Task objective
Looking at the data below, state how many lines contain "MUMBAI". No other words are wanted.

Data to process
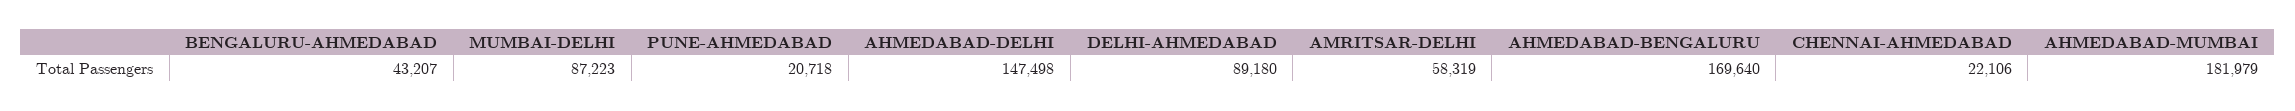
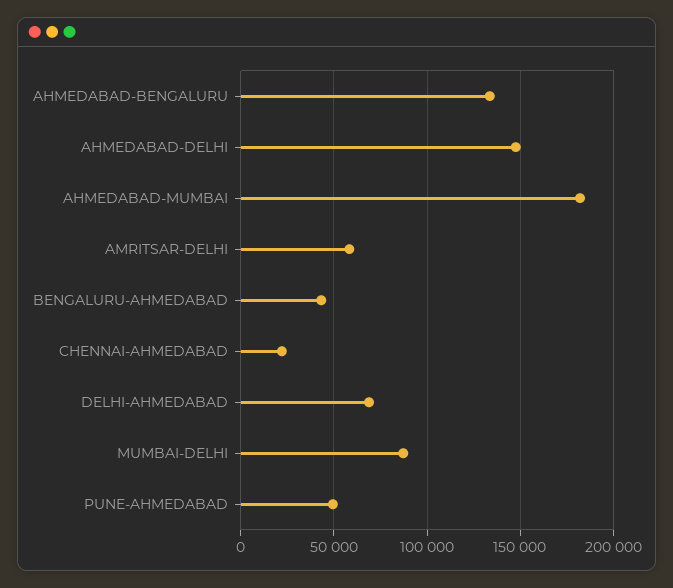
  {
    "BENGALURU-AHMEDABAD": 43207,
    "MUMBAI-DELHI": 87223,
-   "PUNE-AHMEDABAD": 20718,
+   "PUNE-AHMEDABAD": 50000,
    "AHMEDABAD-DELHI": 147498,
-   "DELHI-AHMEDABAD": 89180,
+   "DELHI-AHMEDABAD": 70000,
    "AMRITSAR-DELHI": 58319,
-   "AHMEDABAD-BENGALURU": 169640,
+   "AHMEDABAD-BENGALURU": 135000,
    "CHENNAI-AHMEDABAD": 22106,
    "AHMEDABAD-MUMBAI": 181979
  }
...
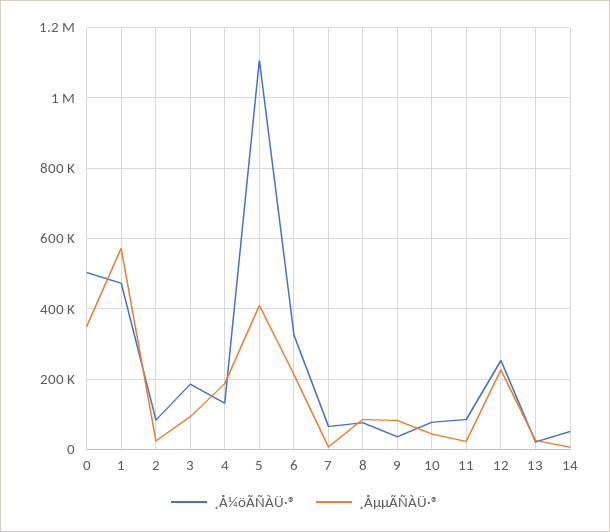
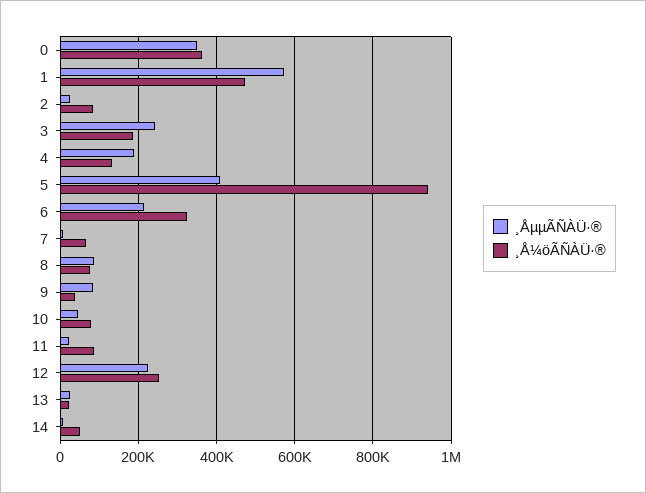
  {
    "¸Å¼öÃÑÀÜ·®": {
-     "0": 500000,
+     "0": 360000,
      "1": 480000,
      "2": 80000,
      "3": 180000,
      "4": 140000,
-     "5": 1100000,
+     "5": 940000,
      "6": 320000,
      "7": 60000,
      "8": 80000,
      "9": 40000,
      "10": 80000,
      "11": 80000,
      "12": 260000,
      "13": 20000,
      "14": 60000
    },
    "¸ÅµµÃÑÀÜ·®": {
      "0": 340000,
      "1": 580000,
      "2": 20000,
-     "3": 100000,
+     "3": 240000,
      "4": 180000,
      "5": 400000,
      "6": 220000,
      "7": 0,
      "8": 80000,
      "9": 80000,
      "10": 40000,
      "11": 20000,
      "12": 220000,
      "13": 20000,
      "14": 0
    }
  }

Result of this task
2